(Code change snippets)
————————

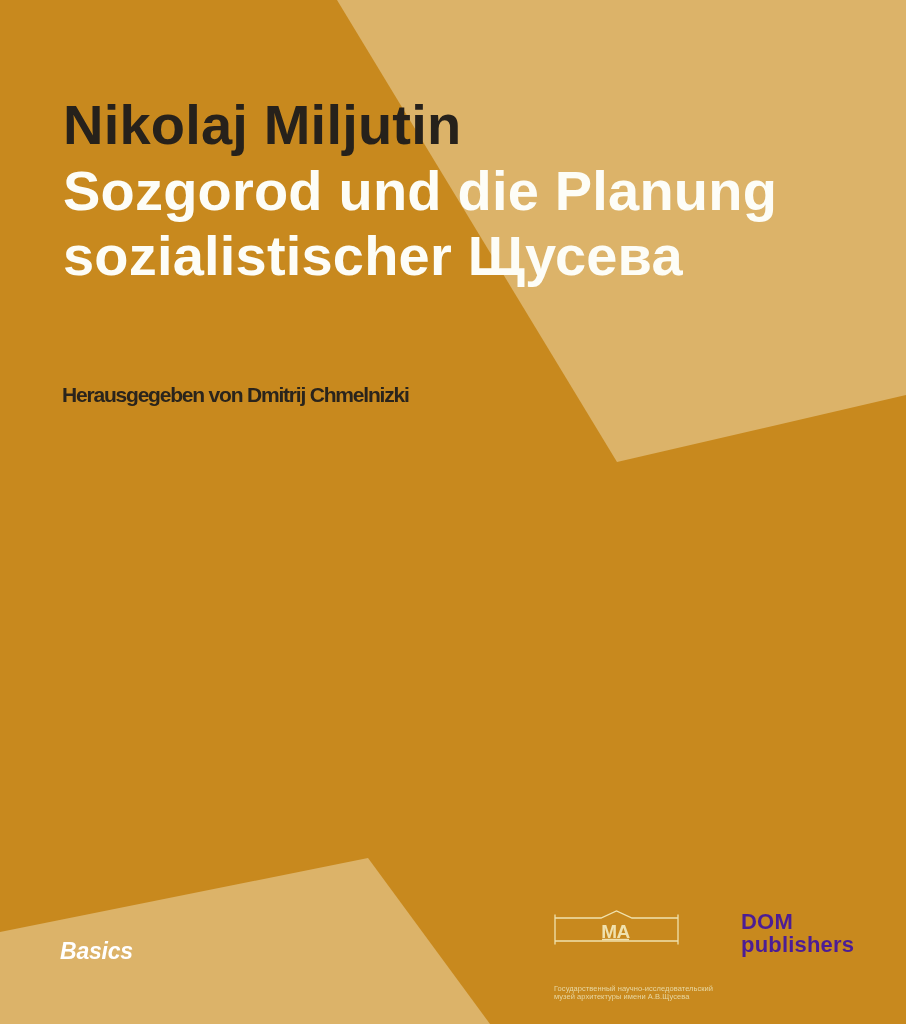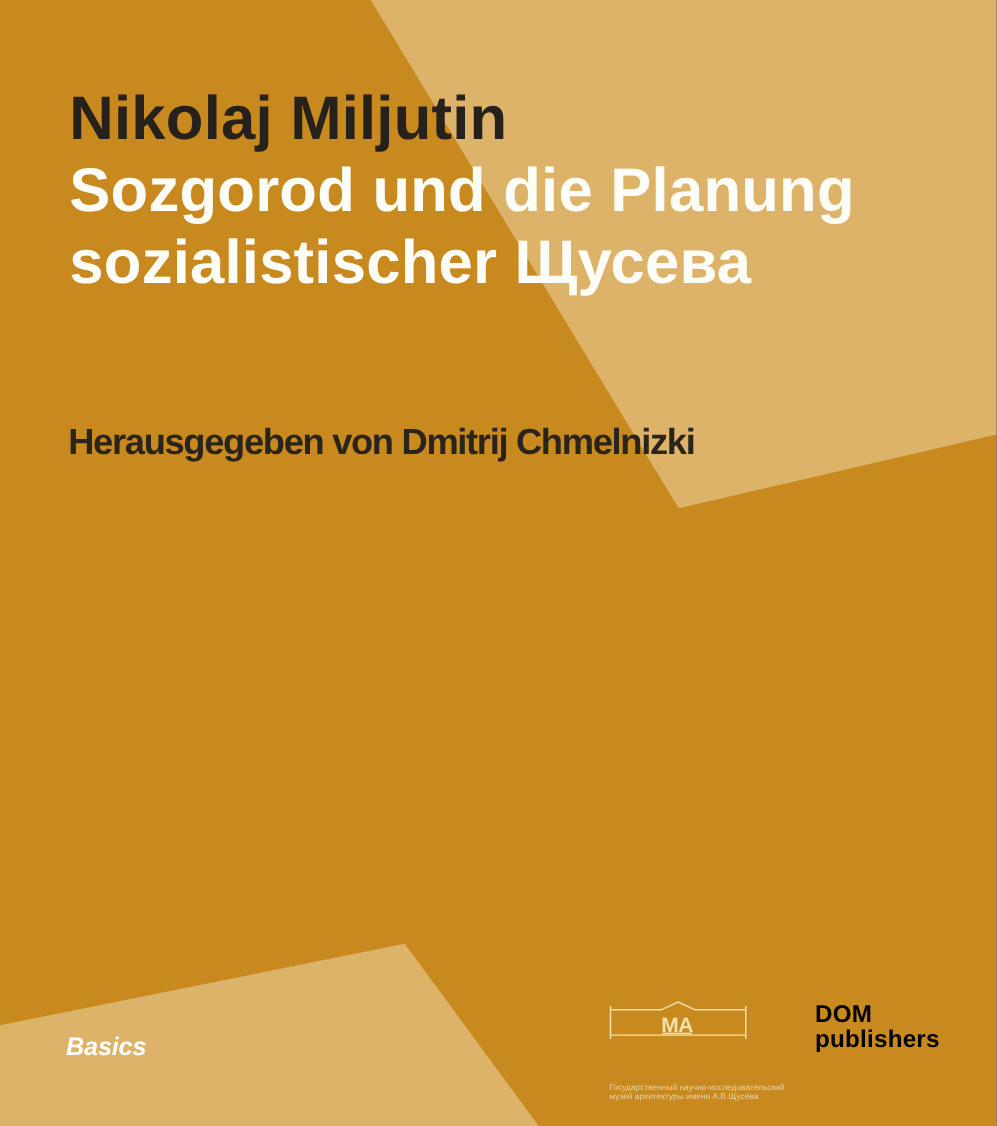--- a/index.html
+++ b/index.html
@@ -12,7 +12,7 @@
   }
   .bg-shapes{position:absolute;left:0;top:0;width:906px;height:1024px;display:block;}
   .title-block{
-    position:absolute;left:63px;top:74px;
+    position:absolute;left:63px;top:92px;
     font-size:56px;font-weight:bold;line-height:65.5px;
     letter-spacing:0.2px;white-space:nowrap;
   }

————————

Problem description
Report the number of lines in the entries where the word "left" occurs, and add nothing else.

Result of the task
3